● TASK DESCRIPTION
In the listing below, a line holding "M827 146 847" and a line holding "M608 326 614" mark the range. Retype both exactly, with all lines between them.

● STUDY MATERIAL
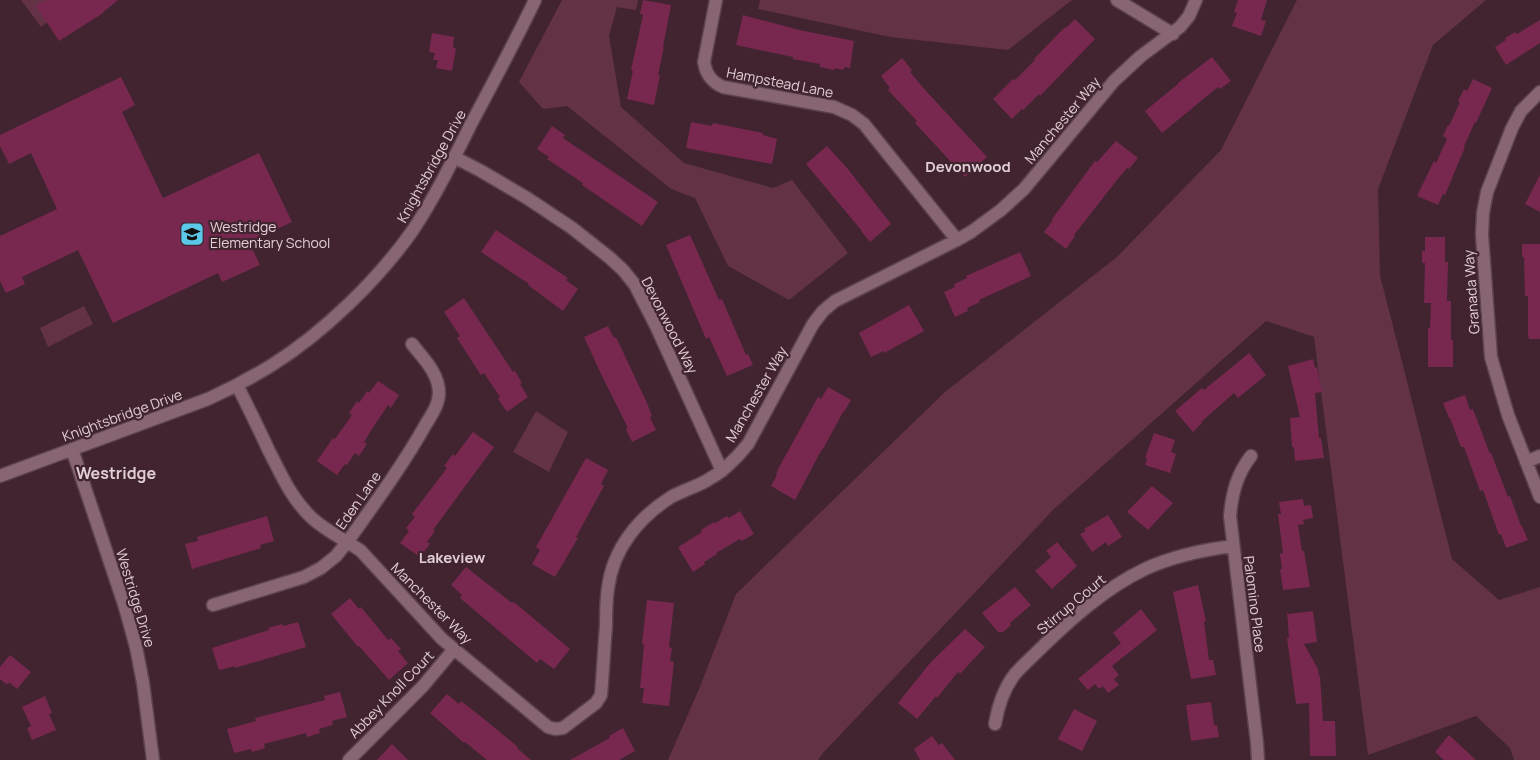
<svg xmlns="http://www.w3.org/2000/svg" width="1540" height="760" font-family="Manrope,sans-serif">
	<style>
		.green { fill: #633247 }
		.building { fill: #78284f }
		.lines { fill: none; stroke-linecap: round; stroke-linejoin: round }
		.street-casing { stroke: #5b424d; stroke-width: 15 }
		.street { stroke: #886572; stroke-width: 12 }
		.labels { text-anchor: middle; dominant-baseline: central; stroke-width: 4.5; stroke-linejoin: round; paint-order: stroke }
		.street-label { font-size: 14px; fill: #e2ced5; stroke: #412430 }
		.poi-label { font-size: 14px; fill: #e2ced5; stroke: #412430; text-anchor: start }
		.neighbourhood-label { font-size: 15px; font-weight: bold; fill: #e2ced5; stroke: #412430 }
		.quarter-label { font-size: 16px; font-weight: bold; fill: #e2ced5; stroke: #412430 }
	</style>
	<rect width="100%" height="100%" fill="#412430"/>
	<path class="green" d="M21 0H73L69 6 41 27Z
		M562 0H638L636 10 617 7 609 36 621 107 684 163 773 188 792 180 848 253 789 300 728 266 695 198 671 189 567 106 543 109 519 82Z
		M760 0H1072L1008 50 890 37 758 9Z
		M1297 0H1486L1433 45 1378 189 1380 275 1452 559 1499 600 1540 587V760H1514L1510 748 1476 716 1368 755 1314 337 1266 321 1054 509 823 753 818 760H668L699 689 736 594 945 392 1117 257 1221 150Z
		M84 306 93 324 48 347 40 328Z
		M536 411 568 432 549 472 513 452Z"/>
	<path class="building" d="M46 0H118L100 15 59 41 36 6Z
		M643 0 671 5 663 47H664L658 75H660L654 105 627 99 633 71 631 70 643 15 640 14Z
		M1238 0H1267L1261 20 1266 21 1261 36 1232 26 1237 13 1234 12Z
		M743 15 799 30 854 41 850 68 845 67 843 70 835 68 834 70 820 67V64L793 59V57L736 45Z
		M1075 19 1095 39 1040 96 1039 94 1023 110 1022 109 1012 119 993 99 1013 79 1015 80 1035 60 1034 59 1065 27 1066 28Z
		M1540 20V43L1506 65 1495 47 1506 40 1505 38 1515 32 1517 34Z
		M432 33 454 37 453 47 456 49 452 71 436 68 438 60H433L435 53 429 52Z
		M1212 57 1231 81 1220 89 1218 87 1162 133 1145 111 1178 84V83Z
		M902 58 912 70 910 72 927 92 987 157 965 177 915 123 917 121 888 90 890 88 881 76Z
		M121 77 135 105 122 112 163 198 259 153 292 222 249 242 260 265 222 282 218 273 113 323 78 250 22 277 25 284 6 293 0 281V236L57 209 31 153 9 164 0 146V135Z
		M1473 79 1492 88 1476 123 1475 122 1464 146 1465 147 1445 195 1443 194 1438 205 1417 196 1434 161 1436 163 1447 139 1443 136 1448 125 1449 126 1460 102 1458 101 1464 89 1467 91Z
		M691 122 712 126 713 123 763 133V135L777 139 772 164 686 148Z
		M552 126 565 135 563 138 658 202 642 226 582 185 583 183 547 159 549 157 537 149Z
		M1116 141 1138 158 1129 169 1127 168 1117 180 1074 235 1075 236 1066 249 1044 232 1053 220 1052 219 1095 161 1097 162Z
		M827 146 847 168 891 224 870 242 861 231H862L806 164Z
		M1540 175V212L1525 204Z
		M496 230 568 278 566 280 578 289 563 311 528 285 529 284 481 252Z
		M690 235 719 300 722 299 746 355 748 354 753 365 727 376 709 337 706 339 666 245Z
		M1425 237H1445V262H1448L1447 301H1451V340H1453V367H1428V328H1430L1431 303H1424L1425 263H1422V251H1425Z
		M1522 244H1540V339H1529L1528 335V296H1525L1524 257H1522Z
		M1020 252 1031 276 979 300 980 302 967 308 968 311 955 317 944 292 955 287 954 284 967 278 966 276Z
		M464 298 513 372 515 371 522 383 520 384 528 397 507 412 498 399 500 397 484 373 481 375 473 363 457 338 460 336 444 312Z
		M909 305 924 331 884 353V351L871 357 859 333Z
		M608 326 614 338 616 337 647 403 652 416 650 417 656 430 632 442 626 429 628 428 602 376 584 337Z
		M1249 353 1266 375 1238 398 1234 393 1201 422 1202 423 1193 432 1175 411 1202 388 1204 390Z
		M1313 359 1315 368 1317 367 1322 392 1315 393 1319 438H1321L1324 458 1295 461 1294 447H1292L1290 418 1300 417 1288 366Z
		M378 381 399 395 391 408 388 405 372 429 364 442 367 444 359 456 355 453 347 465 345 464 337 475 317 461 333 438 335 439 352 415 349 413 357 401 359 403 367 391 369 393Z
		M828 387 851 400 844 412H843L823 449H822L795 500 771 486 777 475H776L778 469 818 397 821 399Z
		M1465 395 1470 410 1473 409 1484 438 1490 454 1491 453 1508 497 1510 496 1521 526H1522L1528 540 1506 548 1501 534 1499 535 1483 490 1480 491 1464 447H1461L1450 418H1449L1443 403Z
		M473 432 494 447 433 530 435 531 427 542 430 544 420 557 400 543 409 531 406 528 415 517 412 514 447 468 444 466 453 454 455 456Z
		M1154 433 1175 440 1171 452 1176 454 1170 473 1145 465 1147 459 1145 458Z
		M586 458 608 470 601 484 604 486 576 537 578 538 555 577 532 564 540 550 536 547Z
		M1152 486 1173 503 1148 530 1127 512Z
		M1303 499 1304 506 1311 505 1313 518 1303 520 1304 524 1298 525 1302 551H1304L1310 587 1283 590 1280 569H1282L1280 554 1283 553 1278 514H1281L1279 502Z
		M740 511 754 534 742 541 740 539 716 553 717 554 704 562 705 564 693 572 678 547 702 532 701 530 714 522 715 523 727 516 729 518Z
		M1108 515 1122 537 1108 546 1106 542 1092 552 1080 534 1086 531 1084 529Z
		M267 516 274 541 260 545 261 548 192 569 185 544 198 541 197 537Z
		M1057 542 1077 566 1052 589 1035 571 1051 557 1046 551Z
		M466 567 512 603 514 602 570 649 554 669 540 659 537 663 460 598 462 595 451 585Z
		M1198 585 1206 621H1204L1209 660H1213L1216 675 1191 679 1173 592Z
		M1015 587 1031 605 1010 623 1011 625 1003 632H998L982 613Z
		M350 598 359 609 361 607 388 640 391 638 401 649 398 651 408 663 389 680 359 646 358 647 331 614Z
		M647 600 674 603 669 647 672 648 670 661 674 662 669 706 642 703 644 688H640L644 645 642 644Z
		M1141 609 1157 630 1112 666 1119 675 1114 679 1119 685 1108 693 1103 686 1099 689 1095 684 1088 690 1078 679 1121 643 1113 633Z
		M1287 611 1288 614 1313 611 1317 642 1304 644 1318 669 1319 676H1320L1323 721H1335L1336 756H1310L1309 703 1296 704 1287 638H1289Z
		M298 622 306 647 235 668V666L219 670 212 648 269 630 268 628 282 624 283 626Z
		M965 629 985 647 960 674 958 672 937 698 936 696 917 719 898 703 930 663Z
		M10 655 31 672 17 689 10 683 6 684 0 679V667Z
		M340 692 347 717 332 721 333 725 319 729 320 733 307 737 306 733 264 744 265 748 252 752 251 749 234 753 227 729 256 721 255 718 325 700 324 696Z
		M447 694 459 704 461 701 484 719 518 747 517 748 531 760H487L465 742 464 743 430 713Z
		M45 696 52 713 49 714 56 730 32 740 27 728 31 726 22 707Z
		M1211 702 1214 725H1217L1219 737 1191 741 1186 705Z
		M1074 709 1097 721 1082 751 1058 739Z
		M623 728 635 751 619 760H570L610 738 609 736Z
		M1449 735 1476 760H1444L1435 752Z
		M932 736 939 745 942 743 955 760H920L914 749Z
		M392 744 408 760H377Z"/>
	<g class="lines">
		<g class="street-casing">
			<path id="street" d="M716 0 704 62C706 75 712 82 723 87L834 107 852 115 864 124 957 240
				M1117 0 1173 34
				M1540 92 1521 111 1512 128 1487 192 1483 213 1482 235 1491 357 1508 415 1540 497
				M454 157 481 171 527 198 572 228 610 258 623 270 635 285 656 326 722 471
				M237 385C248 407 259 429 269 451 282 476 292 500 313 519 328 532 345 540 361 551L442 639 548 727 555 729 563 728 596 703 601 695C603 672 604 649 606 626 606 614 606 601 608 588 613 549 638 518 671 497 682 491 695 487 706 481 723 472 736 459 748 444L813 324 823 311 835 301 957 240 971 232 1001 210 1024 189 1114 81 1141 56 1180 27 1189 16 1196 0
				M72 449 124 604 136 647 143 683 153 760
				M1251 456C1237 474 1232 493 1230 516L1257 743 1258 760
				M1526 462 1540 456
				M0 476 208 399C230 389 251 378 272 365 323 333 378 280 413 230 435 197 453 160 471 124 493 83 515 42 535 0
				M213 605 304 577 321 568 336 556 348 541C375 503 403 465 426 424 432 414 439 404 439 393 439 373 423 358 412 344
				M995 724C998 707 1004 688 1015 674 1022 666 1031 658 1039 650 1070 620 1105 588 1145 569 1173 556 1202 550 1233 546
				M349 760 423 686 454 649"/>
		</g>
		<use href="#street" class="street"/>
	</g>
	<defs>
		<g id="school-square" transform="scale(1.25)"><rect x="-9" y="-9" width="18" height="18" rx="4" fill="#5bc8e7" stroke="#412430"/><path d="M0-5L7-2L0 1L-7-2ZM-4 1L0 2.5L4 1V4Q0 6-4 4Z" fill="#111"/></g>
	</defs>
	<g fill-rule="evenodd">
		<use href="#school-square" x="192" y="234"/>
	</g>
	<g class="labels">
		<g class="street-label">
			<text transform="translate(780 82) rotate(11)">Hampstead Lane</text>
			<text transform="translate(1062 120) rotate(-50)">Manchester Way</text>
			<text transform="translate(431 166) rotate(-61)">Knightsbridge Drive</text>
			<text transform="translate(1471 292) rotate(-94)">Granada Way</text>
			<text transform="translate(670 325) rotate(63)">Devonwood Way</text>
			<text transform="translate(756 394) rotate(-60)">Manchester Way</text>
			<text transform="translate(122 415) rotate(-20)">Knightsbridge Drive</text>
			<text transform="translate(358 500) rotate(-55)">Eden Lane</text>
			<text transform="translate(136 598) rotate(73)">Westridge Drive</text>
			<text transform="translate(432 603) rotate(45)">Manchester Way</text>
			<text transform="translate(1071 604) rotate(-40)">Stirrup Court</text>
			<text transform="translate(1255 604) rotate(83)">Palomino Place</text>
			<text transform="translate(391 694) rotate(-46)">Abbey Knoll Court</text>
		</g>
		<g class="poi-label">
			<text x="210" y="226">Westridge<tspan x="210" dy="16">Elementary School</tspan></text>
		</g>
		<g class="neighbourhood-label">
			<text x="968" y="166">Devonwood</text>
			<text x="452" y="557">Lakeview</text>
		</g>
		<g class="quarter-label">
			<text x="116" y="473">Westridge</text>
		</g>
	</g>
</svg>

● SOLUTION
		M827 146 847 168 891 224 870 242 861 231H862L806 164Z
		M1540 175V212L1525 204Z
		M496 230 568 278 566 280 578 289 563 311 528 285 529 284 481 252Z
		M690 235 719 300 722 299 746 355 748 354 753 365 727 376 709 337 706 339 666 245Z
		M1425 237H1445V262H1448L1447 301H1451V340H1453V367H1428V328H1430L1431 303H1424L1425 263H1422V251H1425Z
		M1522 244H1540V339H1529L1528 335V296H1525L1524 257H1522Z
		M1020 252 1031 276 979 300 980 302 967 308 968 311 955 317 944 292 955 287 954 284 967 278 966 276Z
		M464 298 513 372 515 371 522 383 520 384 528 397 507 412 498 399 500 397 484 373 481 375 473 363 457 338 460 336 444 312Z
		M909 305 924 331 884 353V351L871 357 859 333Z
		M608 326 614 338 616 337 647 403 652 416 650 417 656 430 632 442 626 429 628 428 602 376 584 337Z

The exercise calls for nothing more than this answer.